Kindheitserinnerungen an Friedland

„In Friedland war alles ganz anders als in Russland - sogar die Rosen“, erzählt Sofia Tchernomordik, die mit 10 Jahren ins Grenzdurchgangslager kam. Von August bis November 1999 wohnte sie mit ihren Eltern dort. „Alles war unbekannt, ich hatte auch nichts zu tun“, erinnert sich die heute 27-Jährige. Deutschunterricht gab es für das aufgeweckte Mädchen damals nicht. Auch sonst sind Sofias Erinnerungen an Friedland nicht glücklich – schlechtes Essen, unfreundliche Menschen, ihre Familie wurde sogar bestohlen.

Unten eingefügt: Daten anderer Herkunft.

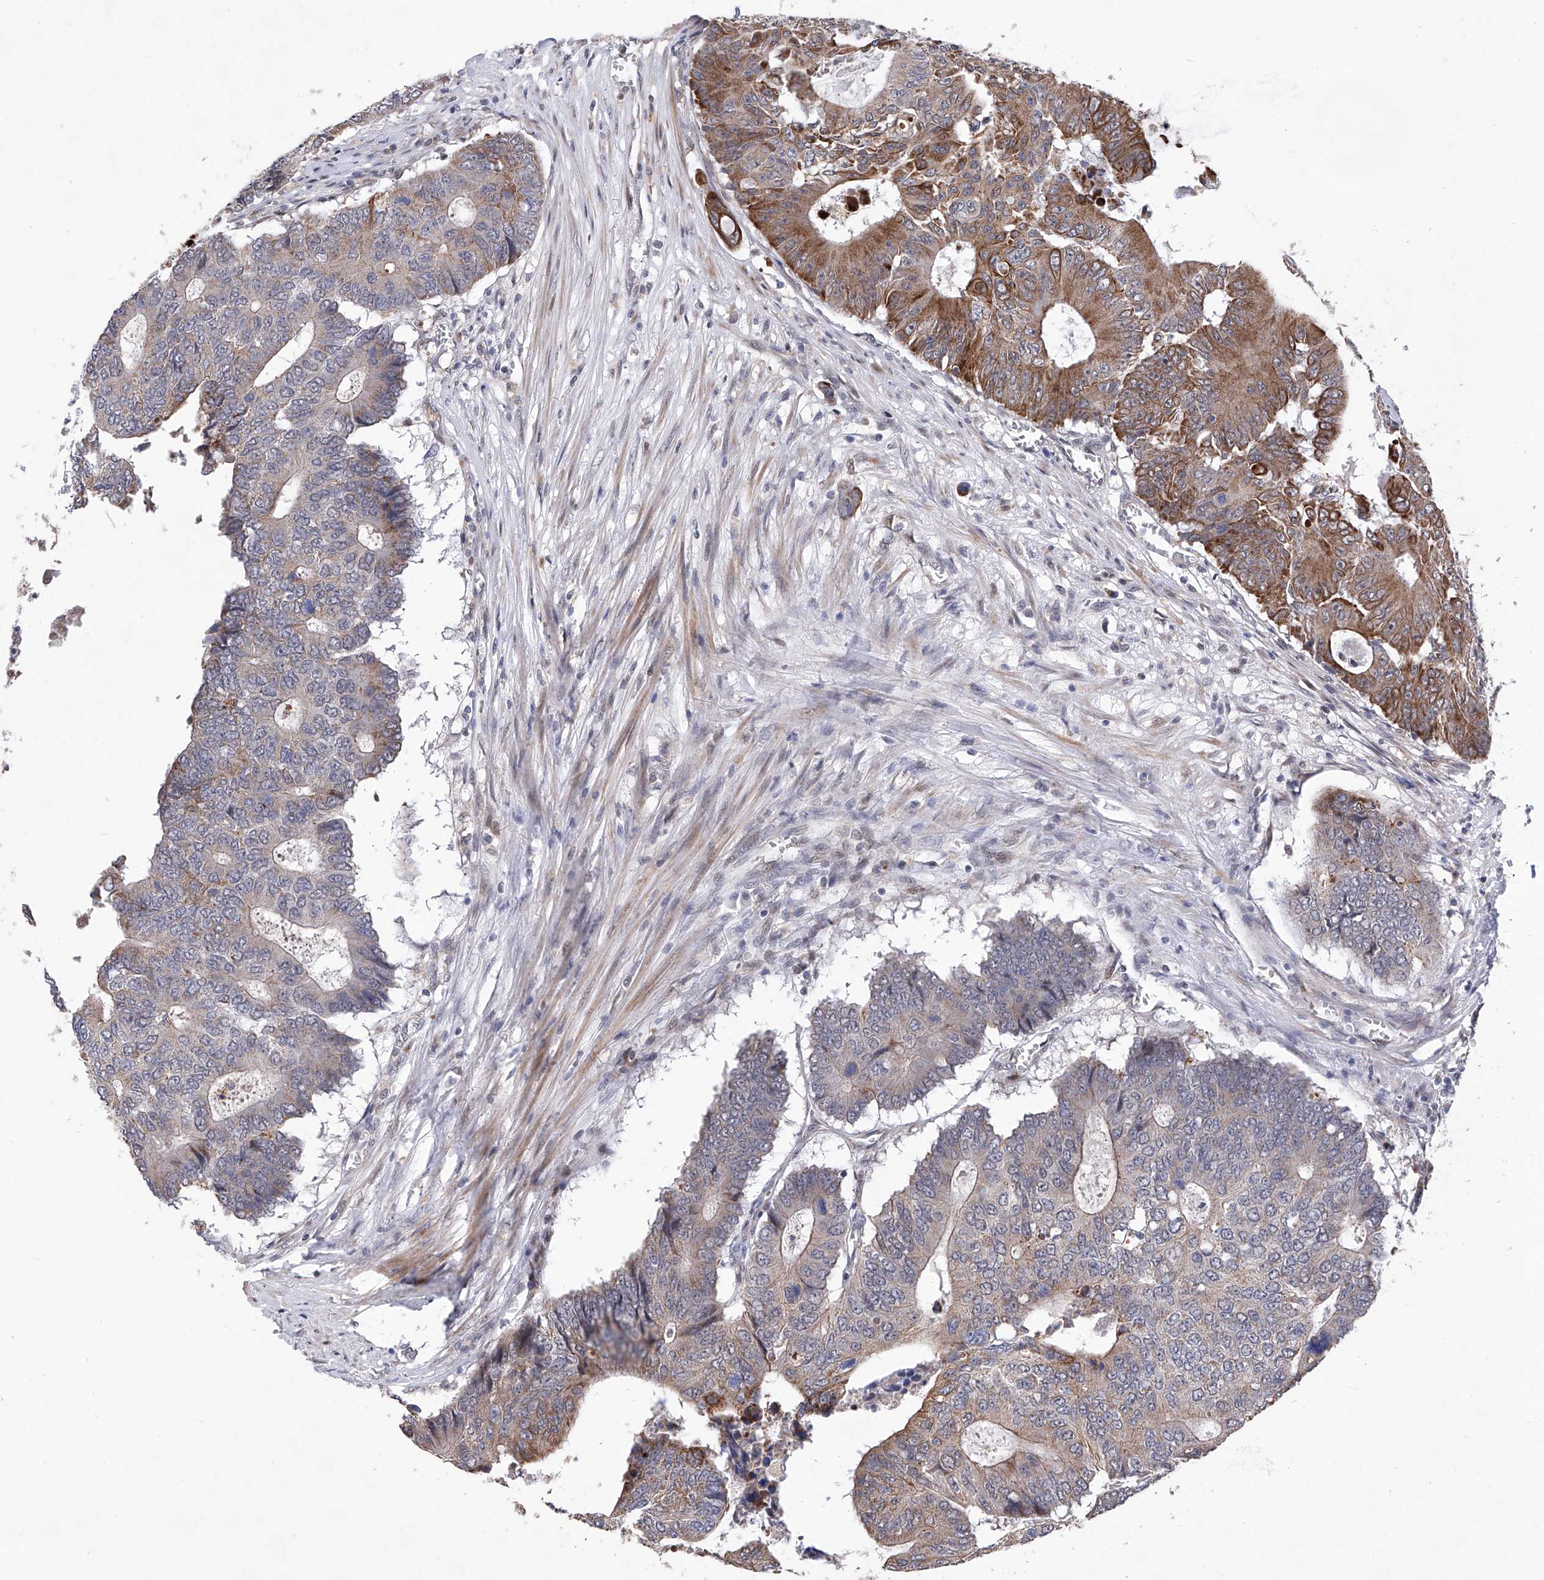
{"staining": {"intensity": "moderate", "quantity": "<25%", "location": "cytoplasmic/membranous"}, "tissue": "colorectal cancer", "cell_type": "Tumor cells", "image_type": "cancer", "snomed": [{"axis": "morphology", "description": "Adenocarcinoma, NOS"}, {"axis": "topography", "description": "Colon"}], "caption": "Immunohistochemical staining of adenocarcinoma (colorectal) displays low levels of moderate cytoplasmic/membranous protein staining in about <25% of tumor cells. The staining was performed using DAB, with brown indicating positive protein expression. Nuclei are stained blue with hematoxylin.", "gene": "FARP2", "patient": {"sex": "male", "age": 87}}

Insgesamt sei der Start für Sofia und ihre Eltern in Deutschland nicht leicht gewesen.

Als jüdische Kontingentflüchtlinge aus Sankt Petersburg wurden sie von der Bundesrepublik aufgenommen. „Nachdem wir die Einreisegenehmigung bekommen hatten, schaute meine Mutter auf einer Deutschlandkarte von 1947 nach, wo Friedland liegt“, erzählt die junge Frau. Die Mutter fand einen gleichnamigen Ort nahe Berlin. Dort angekommen, war dann die Überraschung groß, als Sofias Eltern erfuhren, dass die Reise weitergehen solle nach Friedland bei Göttingen.

Sofia blieb mit ihrer Familie in Niedersachsen, machte Abitur, zurzeit absolviert sie ein Volontariat bei einem Radiosender. Sie ist jung und erfolgreich, spricht akzentfrei Deutsch, nur ihr Nachname verrät noch ihre russischen Wurzeln. Manchmal werden ihr deswegen Steine in den Weg gelegt – zum Beispiel bei der Wohnungssuche. Aber sie lässt sich nicht beirren. So ist auch ihr Kindheitstraum in Erfüllung gegangen: Journalistin zu werden. Meinungs- und Pressefreiheit sind für sie ein hohes Gut – ihre Berufskolleg*innen in Russland können davon nur träumen.